You feel at once the country the Indian saw around him would be easily missed by us, even when in the midst of it. For taking the bearings of such a land, the sextant, and the miles already traveled, would not be factors to help much. Now the Indian knew nothing of artificial horizons and the aides to discovering where they are which strangers use. But in summer the mist of his lakes were but the vapor of his musings, the penumbra of the unfathomed deeps of his mind whereon he paddled his own canoe; and when the wind-fowl called it was memory heard; it was his thought become vocal then while he dreamed on. I myself learned that the treasures found in travel, the chance rewards of travel that make it worthwhile, cannot be accounted beforehand, and seldom are matters a listener would care to hear about afterwards; for they have no substance. They are untranslatable from their time and place; and like the man who unwittingly lies down on the hill where the little people dance on midsummer’s night, and dreams his pockets were filled with fairy gold, waking to find pebbles there instead, so the traveler cannot prove the dreams he had, showing us only pebbles when he tries. They are like the Indians lakes in the summer. They have no names. They cannot be found on the best maps. Not you nor any other will ever discover them.”

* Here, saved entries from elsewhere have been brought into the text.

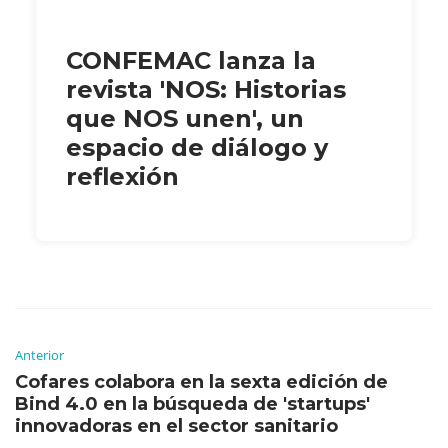
CONFEMAC lanza la
revista 'NOS: Historias
que NOS unen', un
espacio de diálogo y
reflexión
Anterior
Cofares colabora en la sexta edición de
Bind 4.0 en la búsqueda de 'startups'
innovadoras en el sector sanitario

You should probably read that again. I have read it many times and always read it twice.
Here, I have tried to translate the untranslatable. No matter what I say, I feel that I can only show you pebbles. Unless you are there and do it you will never fully understand anything I have said here. Most of you will never hike the Appalachian Trail. I encourage you and pray that you find your own trail. Your own Katahdin. I promise you will never regret it. Thank you so much for listening, I have honestly enjoyed writing this and all the comments from friends, family and strangers. It means more to me than you know and I wish great things for each and every one of you.